** Opening SOURCE DATA block **

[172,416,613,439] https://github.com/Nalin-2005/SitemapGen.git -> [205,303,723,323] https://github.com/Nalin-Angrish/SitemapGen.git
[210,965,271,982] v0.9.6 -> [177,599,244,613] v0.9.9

** Closing SOURCE DATA block **
** Opening SOURCE DATA block **

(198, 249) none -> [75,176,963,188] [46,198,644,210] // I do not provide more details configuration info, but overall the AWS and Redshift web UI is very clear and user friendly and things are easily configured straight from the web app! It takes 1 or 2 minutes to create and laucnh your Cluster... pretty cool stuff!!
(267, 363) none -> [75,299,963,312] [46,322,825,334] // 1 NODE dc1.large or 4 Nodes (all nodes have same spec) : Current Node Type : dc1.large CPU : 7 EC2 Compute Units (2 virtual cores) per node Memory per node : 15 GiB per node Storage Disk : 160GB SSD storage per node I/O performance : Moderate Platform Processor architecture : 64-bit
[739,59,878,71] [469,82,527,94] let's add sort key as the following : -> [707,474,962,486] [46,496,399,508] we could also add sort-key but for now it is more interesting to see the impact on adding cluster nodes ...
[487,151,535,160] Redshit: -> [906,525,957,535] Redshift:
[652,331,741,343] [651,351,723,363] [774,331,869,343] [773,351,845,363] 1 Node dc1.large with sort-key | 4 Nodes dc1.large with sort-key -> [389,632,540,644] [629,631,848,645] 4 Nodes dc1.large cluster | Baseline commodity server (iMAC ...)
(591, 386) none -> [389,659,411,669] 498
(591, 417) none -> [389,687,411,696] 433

** Closing SOURCE DATA block **
** Opening SOURCE DATA block **

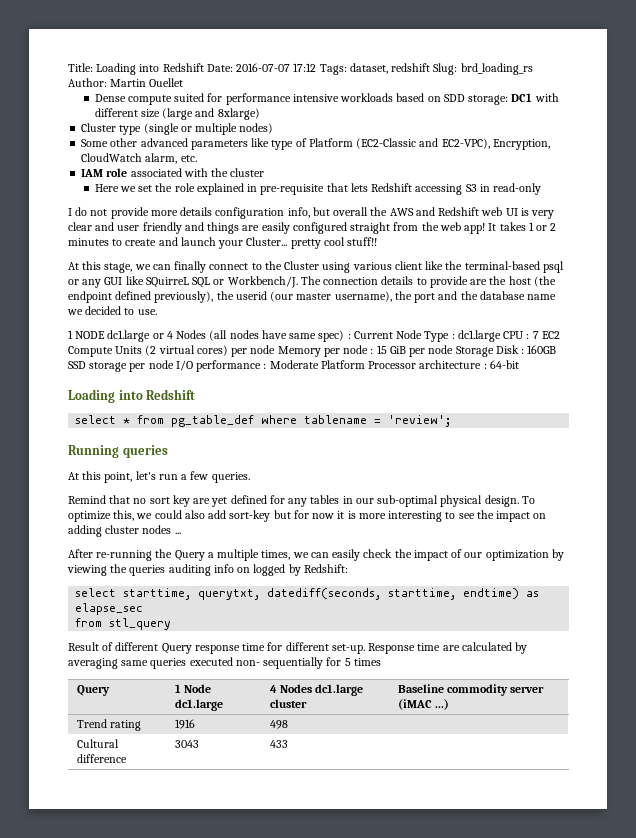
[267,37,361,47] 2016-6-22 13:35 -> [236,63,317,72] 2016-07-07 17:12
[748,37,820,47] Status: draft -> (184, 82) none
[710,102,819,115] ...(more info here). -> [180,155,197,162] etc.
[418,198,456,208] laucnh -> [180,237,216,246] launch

** Closing SOURCE DATA block **

The expected answer is an exact copy of the lines above, beginning at the line with "[748,37,820,47] Status: draft" and ending at the line with "[418,198,456,208] laucnh ->", with both ends in.

[748,37,820,47] Status: draft -> (184, 82) none
[710,102,819,115] ...(more info here). -> [180,155,197,162] etc.
[418,198,456,208] laucnh -> [180,237,216,246] launch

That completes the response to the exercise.